-- SUPPLIED PASSAGE --
In Sun S3L, arrays are distributed in blocks across multiple processes, allowing S3L operations to be performed in parallel on different sections of the array. These arrays are referred to in this manual as S3L arrays and, more generically, as parallel arrays.
Arrays passed to Sun S3L routines by C or F77 message-passing programs can have block, cyclic, or block-cyclic distributions. Regardless of the type of distribution specified by the calling program, Sun S3L will automatically select the distribution scheme that is most efficient for the routine being called. If that means Sun S3L changes the distribution method internally, it will restore the original distribution scheme on the resultant array before passing it back to the calling program.
Arrays from C and F77 message-passing programs can also be undistributed. That is, all the elements of the array can be located on the same process--a serial array in the conventional sense.
The balance of this chapter describes S3L arrays in more detail.
A principal attribute of S3L arrays is rank--the number of dimensions an array has. For example, an S3L array with three dimensions is called a rank-three array. S3L arrays can have up to 31 dimensions.
An S3L array is also defined by its extents, its length along each dimension of the array and its type, which reflects the data type of its elements. S3L arrays can be of the following types:
S3L_integer (4-byte integer)
S3L_long_integer (8-byte integer)
S3L_float (4-byte floating point number)
S3L_double (8-byte double precision floating point number)
S3L_integer (4-byte integer)
S3L_complex (8-byte complex number)
S3L_double_complex (16-byte complex number)
The C and Fortran equivalents of these array data types are described in Chapter 4, Sun S3L Data Types.
When an S3L array is declared, it is associated with a unique array handle. This is an S3L internal structure that fully describes the array. An S3L array handle contains all the information needed to define both the global and local characteristics of an S3L array. For example, an array handle includes
global features, such as the array's rank and information about how the array is distributed
local features, such as its extents and its location in memory on the process
By describing both local and global features of an array, an array handle makes it possible for any process to easily access data in array sections that are on other processes, not just data in its local section. That is, no matter how an array has been distributed, the associated S3L array handle ensures that its layout is understood by all participating processes.
In C programs, S3L array handles are declared as type S3L_array_t and in Fortran programs as type integer*8.
In a Sun MPI application, each process is identified by a unique rank. This is an integer in the range 0 to np-1, where np is the total number of processes associated with the application.
This use of rank is totally unrelated to references to S3L array ranks. Process ranks correspond to MPI ranks as used in interprocess communication. Array ranks indicate the number of dimensions an array has.
Sun S3L maps each S3L array onto a logical arrangement of processes, referred is to as a process grid. A process grid will have the same number of dimensions as the S3L array with which it is associated. Each S3L array section that is distributed to a particular process is called a subgrid.
Sun S3L controls the ordering of the np processes within the n-dimensional process grid. Figure 2-1through Figure 2-3 illustrate this with examples of how Sun S3L might arrange eight processes in one- and two-dimensional process grids.
In Figure 2-1, the eight processes form a one-dimensional grid.

-- RECORD EXTRACTS --
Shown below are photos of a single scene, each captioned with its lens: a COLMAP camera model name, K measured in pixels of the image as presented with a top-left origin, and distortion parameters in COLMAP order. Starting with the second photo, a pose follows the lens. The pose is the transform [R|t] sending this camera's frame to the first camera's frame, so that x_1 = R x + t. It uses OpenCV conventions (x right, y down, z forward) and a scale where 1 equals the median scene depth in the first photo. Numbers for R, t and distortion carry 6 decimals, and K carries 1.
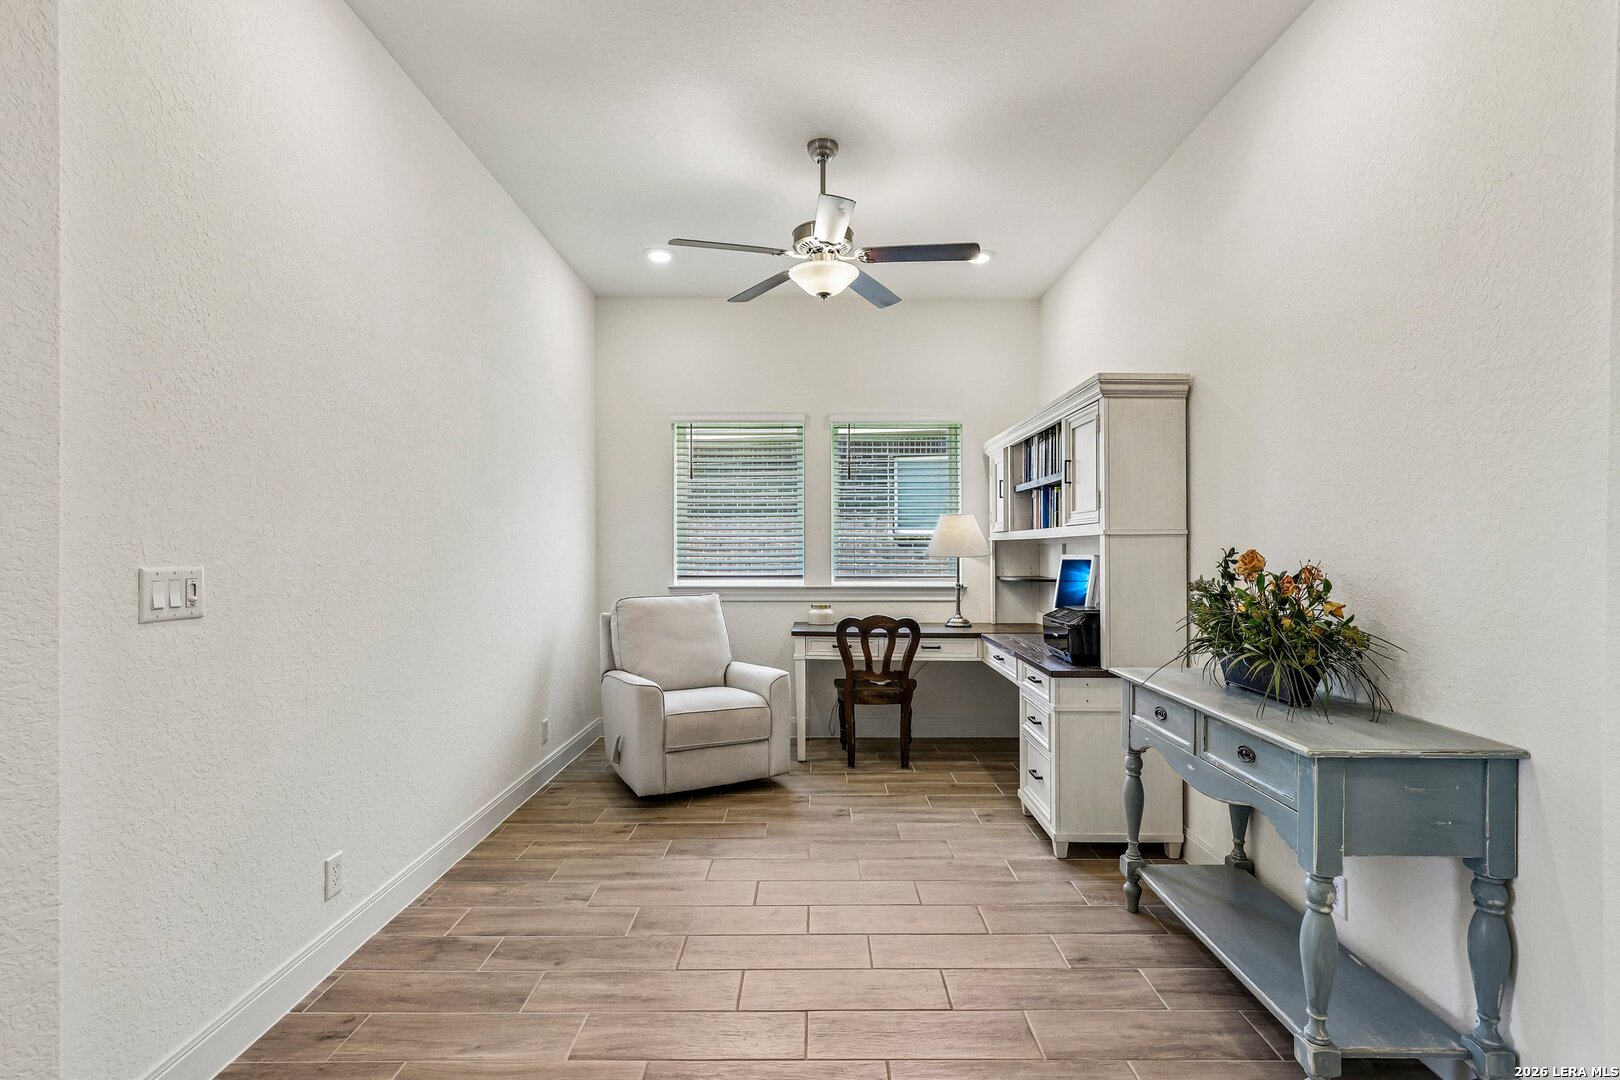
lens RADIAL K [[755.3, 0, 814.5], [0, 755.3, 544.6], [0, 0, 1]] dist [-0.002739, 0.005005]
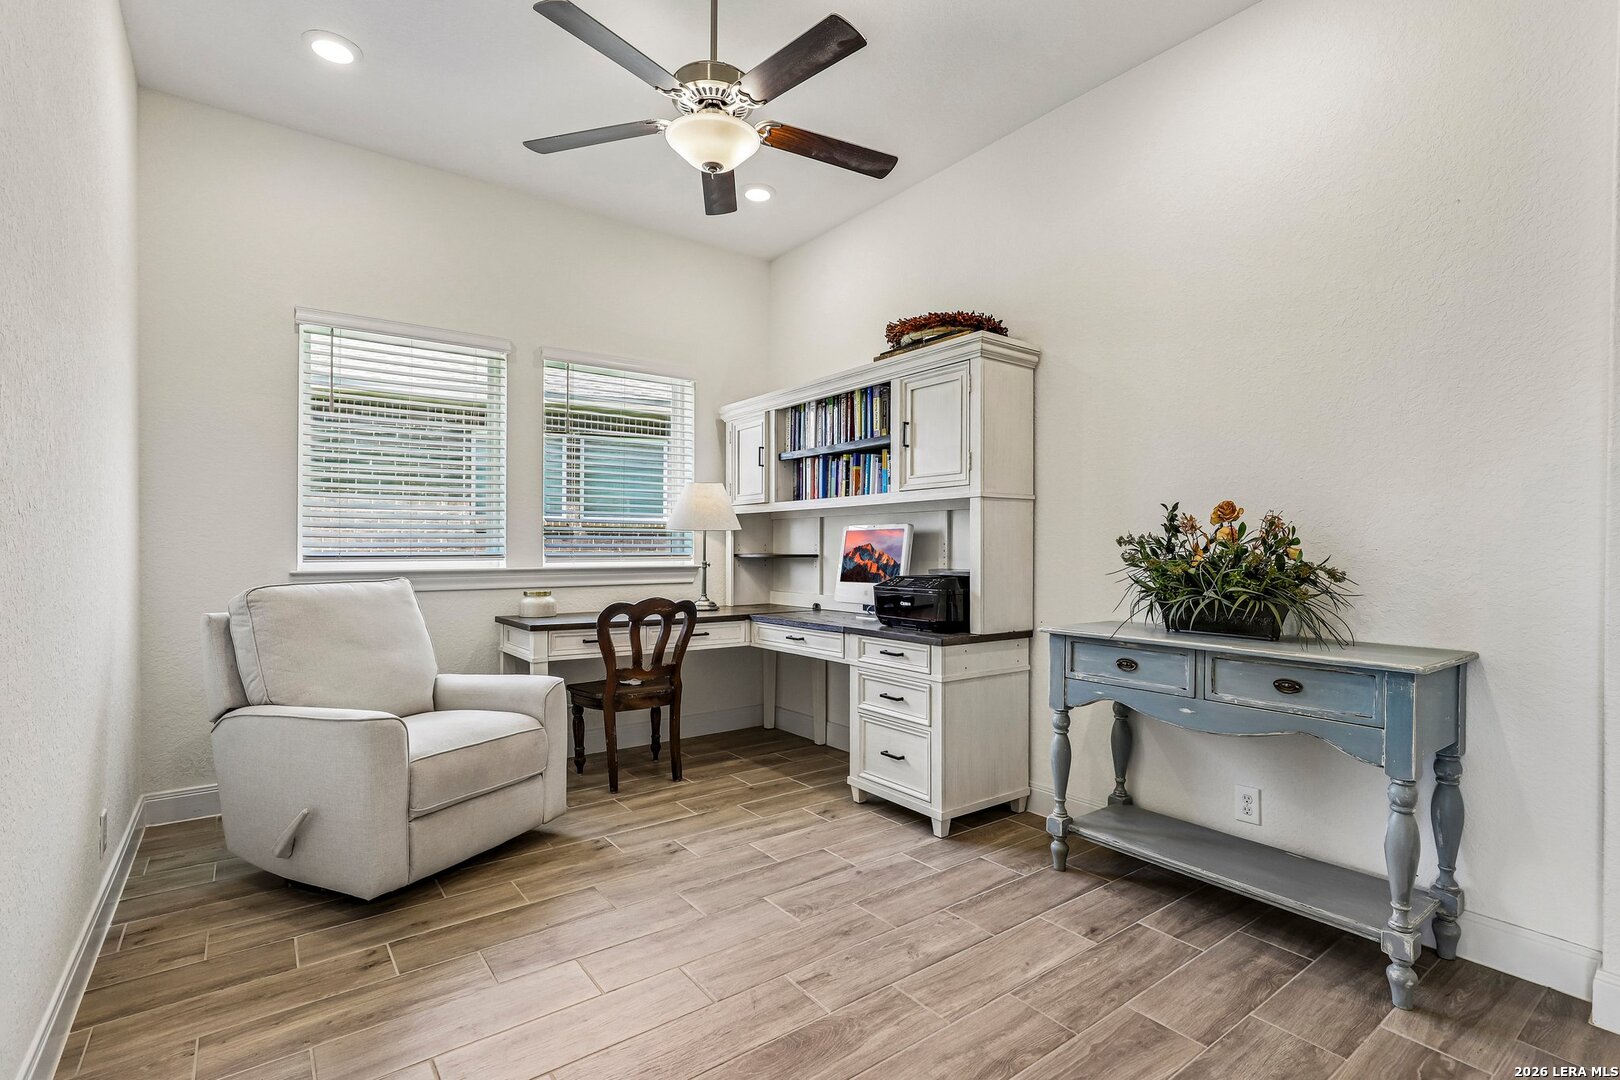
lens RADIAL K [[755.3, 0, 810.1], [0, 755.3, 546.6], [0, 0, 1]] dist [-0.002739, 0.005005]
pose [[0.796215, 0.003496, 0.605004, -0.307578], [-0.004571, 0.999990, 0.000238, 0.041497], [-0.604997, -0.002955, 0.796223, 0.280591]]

---

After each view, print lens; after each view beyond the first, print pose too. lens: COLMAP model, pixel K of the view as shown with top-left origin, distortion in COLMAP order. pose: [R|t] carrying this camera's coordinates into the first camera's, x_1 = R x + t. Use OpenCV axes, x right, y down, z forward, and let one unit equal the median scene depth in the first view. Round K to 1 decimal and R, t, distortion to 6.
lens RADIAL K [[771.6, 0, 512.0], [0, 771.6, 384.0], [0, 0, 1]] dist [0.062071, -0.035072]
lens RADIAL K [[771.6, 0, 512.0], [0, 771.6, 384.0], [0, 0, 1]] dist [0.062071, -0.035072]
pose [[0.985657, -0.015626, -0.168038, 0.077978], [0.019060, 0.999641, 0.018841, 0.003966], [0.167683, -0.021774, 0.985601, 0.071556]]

-- TASKS TO COMPLETE --
1. Update the stretch of the Sun S3L arrays page from "An S3L array is also" through "(16-byte complex number)", replacing "complex number" with "complex value".
2. For each statement below, say whether the Sun S3L arrays page agrees with it. Answer yes or no, and quote the words from the page that decide it. (a) S3L arrays can have up to 31 dimensions. (b) In Fortran programs, S3L array handles are declared as type S3L_array_t. (c) A process grid has the same number of dimensions as the S3L array it is associated with.

-- TASK-BY-TASK RESULTS --
1.
An S3L array is also defined by its extents, its length along each dimension of the array and its type, which reflects the data type of its elements. S3L arrays can be of the following types:
S3L_integer (4-byte integer)
S3L_long_integer (8-byte integer)
S3L_float (4-byte floating point number)
S3L_double (8-byte double precision floating point number)
S3L_integer (4-byte integer)
S3L_complex (8-byte complex value)
S3L_double_complex (16-byte complex value)

2.
(a) Yes: "S3L arrays can have up to 31 dimensions."
(b) No: "In C programs, S3L array handles are declared as type S3L_array_t and in Fortran programs as type integer*8."
(c) Yes: "A process grid will have the same number of dimensions as the S3L array with which it is associated."